Copyrights to these papers may be held by the publishers. The download files are preprints. It is understood that all persons copying this information will adhere to the terms and constraints invoked by each author's copyright. These works may not be reposted without the explicit permission of the copyright holder.
Very fast runtime is crucial in many applications in scientific computing, multimedia processing, communication, and control. Most of these applications spend the bulk of the computation in well known mathematical functions which are provided by highly optimized libraries. The development and maintenance of these libraries has become extraordinarily difficult. Optimal performance requires multiple-core balancing, careful use of vector instruction sets, and locality optimization. These optimizations require highly-skilled programmers and are often platform-specific, which means maintenance is a considerable effort given the short processor release cycles.
The Spiral system has successfully addressed these issues by automatically generating high performance libraries given only a high-level mathematical algorithm description in a language called SPL. Spiral produced high performance code using a number of techniques including SPL rewriting systems and a form iterative compilation. However, to date Spiral has been limited in two key aspects. First, Spiral could only generate libraries for the domain of linear transforms; second, all optimizations for a specific target platform are performed during the source code generation, that is, the produced libraries themselves had no dynamic platform-adaptation mechanism.
In this thesis we make progress on both fronts. We present a framework and its implementation for the computer generation of functionalities that are not transforms, specifically matrix multiplication and convolutional decoding. The framework builds on the operator language (OL) that we introduce and that extends SPL. Similar to prior work on transforms, we then develop OL rewriting system to explore algorithm choice, to vectorize and parallelize, and to derive the basic library structure called recursion step closure. The actual code is obtained through a backend that supports different target languages. The generated libraries exhibit a performance comparable to libraries that are hand-written for commodity workstations.

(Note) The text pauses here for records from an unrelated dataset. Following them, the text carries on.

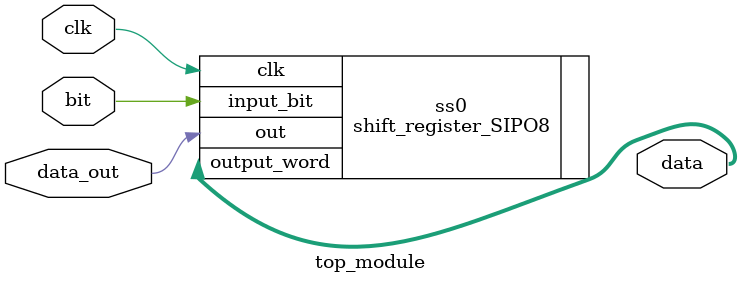
<source format=v>
`timescale 1ns / 1ns

module top_module(
    input wire clk,
    input wire data_out,
    input wire bit,
    output wire [7:0] data
);

    shift_register_SIPO8 ss0(
        .clk(clk),
        .out(data_out),
        .input_bit(bit),
        .output_word(data)
    );

endmodule
</source>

Further, we enable the generation of platform-adaptive libraries, through adaptation modules that can be inserted into our libraries, which are generated to support different ways to compute the same function. We distinguish between online adaptation and offline adaptation and provide mechanism for both. Online adaptation happens during the actual user function call when the input size is provided. Given this size, the library searches for the best computation strategy inside the library, which can then be used for subsequent computations of this size. We provide the dynamic programming strategy used in prior work and introduce a novel kind of Monte-Carlo search on graphs. Finally, we present a machine learning approach that performs offline (during installation time) adaptation with an online adaptive library. First a search is run to produce solutions for a set of sizes. Based on the result, a learning algorithm derives solutions for all sizes in the form of a set of decision trees that are then inserted into the library to render it deterministic. Experiments show the viability of both approaches.